Я любила приходить в этот чужой и странный дом в первую очередь из-за этого винограда.

Дед Матевос улыбался совершенно беззубым ртом и бормотал что-то на совершенно непонятном языке.

У него были очень красные, вывернутые наизнанку, словно обожженные, веки, и из глаз постоянно текли слезы. Постоянно.

Мама говорила — зарастание слезного канала.

Из его свистящего гортанного бормотания я понимала только имя — Варсеник. Он называл меня Варсеник?

Какой глупый, он что, не знает, как меня зовут? С кем-то перепутал.

Дед Матевос очень радовался, когда меня видел.

И все звал меня присесть на край тахты и хотел взять за руку.

И доставал из-под подушки какие-то слипшиеся конфеты, и улыбался беззубым ртом. И из-за «зарастания слезного канала» казалось, что он улыбался сквозь слезы.

Мне было его жалко, но страх пересиливал, и я убегала.

Однажды я спросила Маринку (она была на целую вечность — пять лет — меня старше и знала о жизни абсолютно все), на каком языке говорит ее дед.

И почему называет меня Варсеник?

Та ответила, что говорит он по-турецки.

Потому что уже год как забыл все другие языки.

И что так говорили в его городе — Трабзоне, откуда к нам, в Батуми, ветер приносит плохую погоду. Я знала: «Трабзонский ветер» — у мамы всегда начиналась от него головная боль с красивым названием «мигрень».

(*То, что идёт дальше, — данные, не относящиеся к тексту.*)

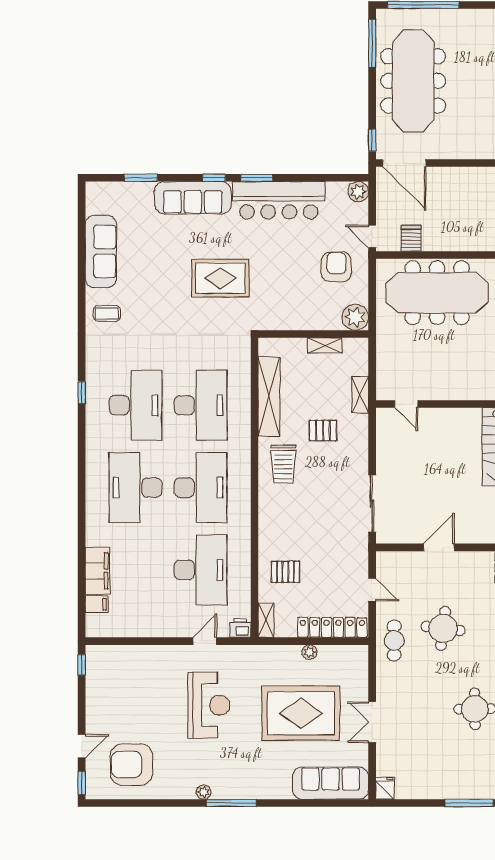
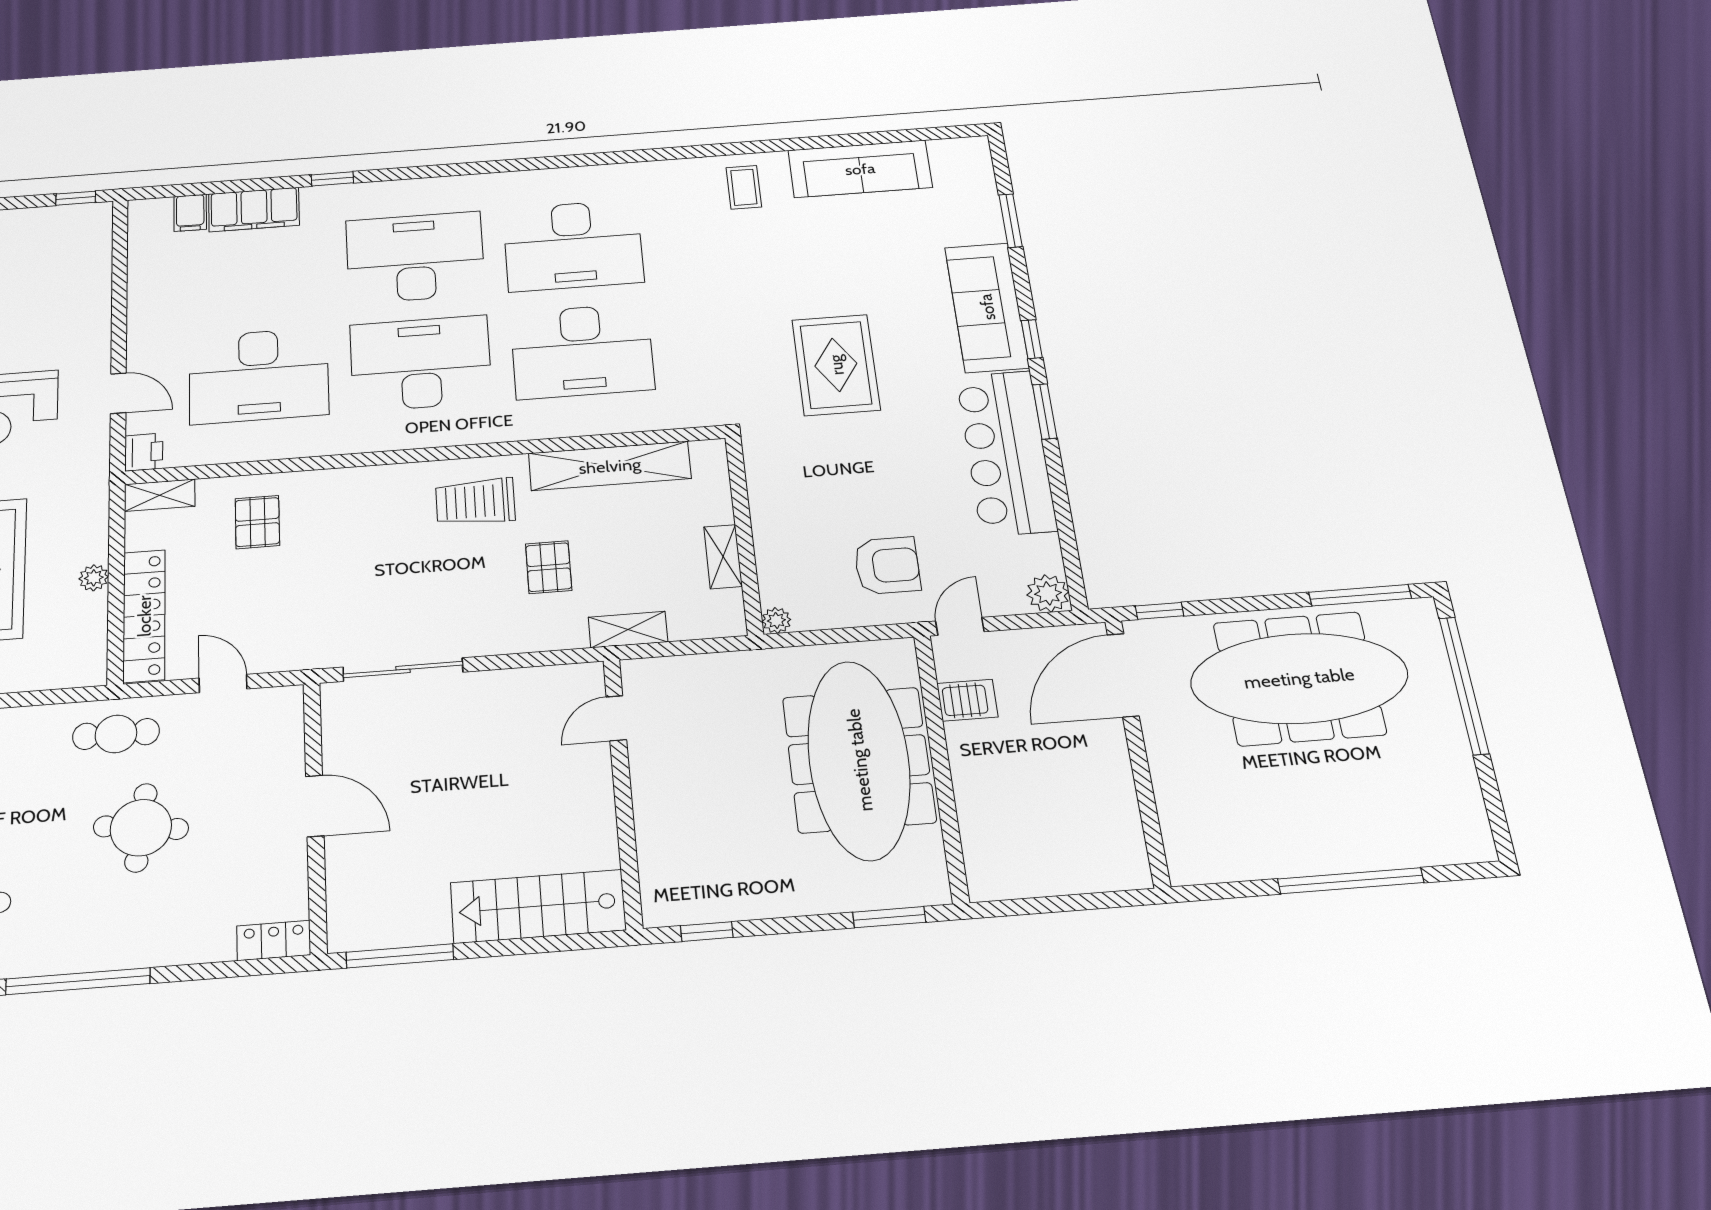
plant: (355, 317) -> (776, 620), width x0.53, depth x0.53
window: (82, 393) -> (332, 179), moved
desk: (201, 488) -> (421, 363), turned 180
door: (372, 590) -> (223, 684), swing flipped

Маринка сказала, что Варсеник звали младшую сестру деда. Она так и не успела выбраться, осталась в доме во время погрома, в котором погибла вся его семья.

И Маринка рассказала мне, что такое погром, потому что я этого тогда не знала...

Матевос был первой в моей жизни смертью.

Его гроб стоял на специальной подставке посреди комнаты с натертым паркетом.

И я старалась не бояться, а понять, что такое смерть.

И я поняла.

Это Неподвижность.

Я все смотрела, не дернутся ли у него веки, как дергались у меня, когда я притворялась спящей (мама сказала мне, что так и определяет, притворяюсь я или нет).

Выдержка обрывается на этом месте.